Bugün Ulu Önder Atatürk’ün bedenen aramızdan ayrılışının 85. yıldönümü. Aziz ruhu ve hatırası önünde her Türk gibi ben de saygıyla eğiliyorum.
Atamız, daha askerî lise öğrencisiyken başladığı mücadelesini, 57 yaşındaki erken vefatına kadar, hayatı boyunca sürdürmüştü. Abdülhamit istibdadına karşı Harbiye’deki devrimci örgütlenmesiyle başlayan mücadele yıllarının ilk önemli olayı, 1909’da 31 Mart gericiliğini bastıran Hareket Ordusu’nun kurmay başkanlığında bulunmasıydı.

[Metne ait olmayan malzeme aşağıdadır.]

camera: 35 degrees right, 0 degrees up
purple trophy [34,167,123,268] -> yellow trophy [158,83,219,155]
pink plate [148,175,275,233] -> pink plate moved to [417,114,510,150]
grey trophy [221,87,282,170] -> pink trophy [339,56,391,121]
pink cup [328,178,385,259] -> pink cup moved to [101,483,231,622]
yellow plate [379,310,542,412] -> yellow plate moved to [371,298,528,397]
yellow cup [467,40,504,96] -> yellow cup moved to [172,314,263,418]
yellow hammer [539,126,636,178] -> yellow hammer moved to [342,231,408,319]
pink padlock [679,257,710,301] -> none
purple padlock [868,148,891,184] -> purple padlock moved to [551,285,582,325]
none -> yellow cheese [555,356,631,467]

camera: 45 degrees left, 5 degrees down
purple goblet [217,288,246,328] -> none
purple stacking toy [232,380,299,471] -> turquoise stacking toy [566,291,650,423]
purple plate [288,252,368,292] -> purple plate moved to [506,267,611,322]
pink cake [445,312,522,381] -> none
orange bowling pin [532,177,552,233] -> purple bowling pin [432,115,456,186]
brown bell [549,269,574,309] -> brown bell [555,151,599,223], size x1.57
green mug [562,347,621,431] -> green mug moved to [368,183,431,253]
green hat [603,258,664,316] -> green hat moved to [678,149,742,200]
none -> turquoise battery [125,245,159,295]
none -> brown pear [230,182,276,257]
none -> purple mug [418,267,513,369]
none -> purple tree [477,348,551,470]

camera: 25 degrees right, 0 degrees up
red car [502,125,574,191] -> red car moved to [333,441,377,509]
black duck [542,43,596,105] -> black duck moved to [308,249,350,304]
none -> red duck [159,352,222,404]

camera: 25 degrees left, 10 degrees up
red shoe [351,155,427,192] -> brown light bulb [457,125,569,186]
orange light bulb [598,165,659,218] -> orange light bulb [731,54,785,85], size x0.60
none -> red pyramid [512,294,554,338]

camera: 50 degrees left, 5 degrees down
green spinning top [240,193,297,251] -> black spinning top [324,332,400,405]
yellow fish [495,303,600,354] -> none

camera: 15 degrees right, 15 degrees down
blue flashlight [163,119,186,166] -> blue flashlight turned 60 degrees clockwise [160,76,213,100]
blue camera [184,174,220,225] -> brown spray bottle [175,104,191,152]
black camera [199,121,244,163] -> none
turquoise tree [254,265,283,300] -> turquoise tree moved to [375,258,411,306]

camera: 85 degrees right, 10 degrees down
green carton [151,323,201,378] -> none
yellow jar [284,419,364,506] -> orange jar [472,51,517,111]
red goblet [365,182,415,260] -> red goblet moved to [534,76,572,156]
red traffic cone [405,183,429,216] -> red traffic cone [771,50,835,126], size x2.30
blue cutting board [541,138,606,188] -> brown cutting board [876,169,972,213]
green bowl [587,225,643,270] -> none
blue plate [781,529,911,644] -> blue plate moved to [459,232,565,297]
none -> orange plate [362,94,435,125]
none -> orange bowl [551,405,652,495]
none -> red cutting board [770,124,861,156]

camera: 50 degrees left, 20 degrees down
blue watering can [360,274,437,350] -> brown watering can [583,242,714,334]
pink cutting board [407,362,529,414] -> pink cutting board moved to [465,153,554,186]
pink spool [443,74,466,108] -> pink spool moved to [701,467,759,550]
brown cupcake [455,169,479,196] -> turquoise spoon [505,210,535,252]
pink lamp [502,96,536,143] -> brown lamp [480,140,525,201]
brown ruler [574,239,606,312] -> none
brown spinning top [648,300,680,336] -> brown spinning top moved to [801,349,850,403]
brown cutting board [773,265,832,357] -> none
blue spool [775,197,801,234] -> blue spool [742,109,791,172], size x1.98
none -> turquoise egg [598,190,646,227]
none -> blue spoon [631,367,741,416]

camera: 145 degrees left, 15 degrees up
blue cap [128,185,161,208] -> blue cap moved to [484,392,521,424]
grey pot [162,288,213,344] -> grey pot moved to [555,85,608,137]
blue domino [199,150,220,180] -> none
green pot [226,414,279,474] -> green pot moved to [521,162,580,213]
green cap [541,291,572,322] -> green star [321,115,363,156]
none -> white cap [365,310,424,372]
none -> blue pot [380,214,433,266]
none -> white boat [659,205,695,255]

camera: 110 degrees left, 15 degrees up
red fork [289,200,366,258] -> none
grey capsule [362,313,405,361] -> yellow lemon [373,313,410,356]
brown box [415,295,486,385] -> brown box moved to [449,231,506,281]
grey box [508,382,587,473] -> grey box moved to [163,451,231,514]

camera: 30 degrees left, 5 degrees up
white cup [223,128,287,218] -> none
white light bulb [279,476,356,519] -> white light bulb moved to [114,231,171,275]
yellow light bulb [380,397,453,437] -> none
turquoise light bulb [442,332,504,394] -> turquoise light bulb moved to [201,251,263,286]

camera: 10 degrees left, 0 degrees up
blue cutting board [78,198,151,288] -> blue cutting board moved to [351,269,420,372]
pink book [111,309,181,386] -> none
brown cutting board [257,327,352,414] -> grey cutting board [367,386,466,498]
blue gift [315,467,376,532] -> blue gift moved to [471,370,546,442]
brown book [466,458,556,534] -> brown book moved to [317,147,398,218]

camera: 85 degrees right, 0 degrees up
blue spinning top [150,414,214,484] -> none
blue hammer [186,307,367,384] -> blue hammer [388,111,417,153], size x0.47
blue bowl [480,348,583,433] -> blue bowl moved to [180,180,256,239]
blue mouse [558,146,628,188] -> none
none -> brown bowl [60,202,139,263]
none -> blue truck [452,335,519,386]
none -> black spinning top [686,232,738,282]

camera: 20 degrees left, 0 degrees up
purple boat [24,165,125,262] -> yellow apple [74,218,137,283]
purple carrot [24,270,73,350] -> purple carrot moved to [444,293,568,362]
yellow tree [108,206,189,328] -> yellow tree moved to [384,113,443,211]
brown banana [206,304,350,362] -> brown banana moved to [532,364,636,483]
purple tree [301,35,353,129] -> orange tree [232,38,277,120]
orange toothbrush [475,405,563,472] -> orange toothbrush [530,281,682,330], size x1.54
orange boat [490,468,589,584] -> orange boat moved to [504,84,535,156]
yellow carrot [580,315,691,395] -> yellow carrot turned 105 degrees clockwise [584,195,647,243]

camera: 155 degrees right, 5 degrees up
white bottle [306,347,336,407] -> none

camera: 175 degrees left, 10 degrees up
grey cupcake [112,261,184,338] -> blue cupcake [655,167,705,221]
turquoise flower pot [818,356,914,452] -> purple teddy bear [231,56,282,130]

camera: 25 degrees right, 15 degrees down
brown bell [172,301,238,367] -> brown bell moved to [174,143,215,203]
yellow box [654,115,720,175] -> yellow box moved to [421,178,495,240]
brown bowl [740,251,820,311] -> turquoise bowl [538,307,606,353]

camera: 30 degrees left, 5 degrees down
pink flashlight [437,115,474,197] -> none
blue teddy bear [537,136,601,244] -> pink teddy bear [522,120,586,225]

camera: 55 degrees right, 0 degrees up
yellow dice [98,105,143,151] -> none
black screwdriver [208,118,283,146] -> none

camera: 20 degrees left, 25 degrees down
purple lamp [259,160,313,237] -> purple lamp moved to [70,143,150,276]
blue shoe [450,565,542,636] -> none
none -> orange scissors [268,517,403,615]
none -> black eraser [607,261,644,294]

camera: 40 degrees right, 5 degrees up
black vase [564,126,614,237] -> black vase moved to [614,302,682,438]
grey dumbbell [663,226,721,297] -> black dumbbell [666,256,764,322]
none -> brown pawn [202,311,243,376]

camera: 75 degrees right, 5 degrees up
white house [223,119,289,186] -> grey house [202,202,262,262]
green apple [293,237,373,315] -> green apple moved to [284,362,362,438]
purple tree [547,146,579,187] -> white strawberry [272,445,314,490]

Kavgası, 1911’de Trablusgarp’ta Mussolini faşizmini haber veren İtalyan işgaline karşı savaşarak devam etti. 1912’de Balkan Harbi’nde Rumeli’deki anavatanımızın savunmasına katıldı. 1915’te Çanakkale’de yedi düvele karşı savaştı ve Anafartalar Kahramanı oldu, Türk’ün gönlünde taht kurdu.
19 Mayıs 1919’da Milli Mücadele’yi başlattı. 23 Nisan 1920’de TBMM’yi kurarak hem Meclis’in hem de milletin gerçek reisi oldu. 1922’nin 30 Ağustos’unda o artık işgalciyi ve onu, maşasıyla üzerimize salan emperyalizmi yenmiş“ebedi Başkumandan” ve “Halaskar Gazi” idi.
29 Ekim 1923’te “ilelebet payidar kalacak” Türk Cumhuriyeti’nin cumhurbaşkanı oldu. Bu tarihten itibaren 10 Kasım 1938’deki vefatına kadar Türk Devrimi’ni adım adım tamamladı. Onun sayesinde yıkılmış, bitmiş, ölmüş sanılan Türk milleti, hem kurtuluşa erişti hem de milli, çağdaş devletini; Cumhuriyeti kurdu. Atatürk, bu Cumhuriyet yolunda yine hem dış düşmanlara hem de iç gericiliğe karşı savaş verdi. Sonunda kazanan Atatürk ve Cumhuriyet oldu.
Artık hem millet, hem de bütün dünya onu “Atatürk” olarak tanıyordu: Türklerin Atası! Ve O, bu ismi sonuna kadar hak etmişti.
Sonra karşıdevrim geldi…
Gericilik, tarikatlar, feodal sömürücüler, tarikatlar pusuya yattıkları inlerinden çıkıp Ata’nın Cumhuriyeti’ne, Türklüğe, laikliğe karşı savaş açtılar.
Sonra bu gerici-bölücü koalisyon, Kürt-İslamcı şebeke ülkeyi ele geçirmek için hamlesini yaptı. Artık “memleketin dâhilinde iktidara sahip olanlar, gaflet ve dalalet ve hatta hıyanet içinde” bulunanlardı.
Aradan 20 yıldan fazla geçti… Bir gün geldi ve kazandıklarını, Cumhuriyet’i yıktıklarını, Atatürk’ü unutturduklarını zannedenler anladılar ki asıl kaybeden kendileriydi.
Başlayan; onlar hiç istemeseler de Atatürk Yüzyılı olmuştu…
İlelebet payidar kalan Atatürk’tür, Cumhuriyet’tir.
Atam!
Bu 10 Kasım’da seni sadece anmıyoruz, aynı zamanda sana mücadelenin sözünü veriyoruz. Bu yolda biliyoruz ki muhtaç olduğumuz kudret, damarlarımızdaki asil kanda mevcut.
Senden miras kalan en değerli varlığımızda…
Atatürk ilelebet, Cumhuriyet ilelebet!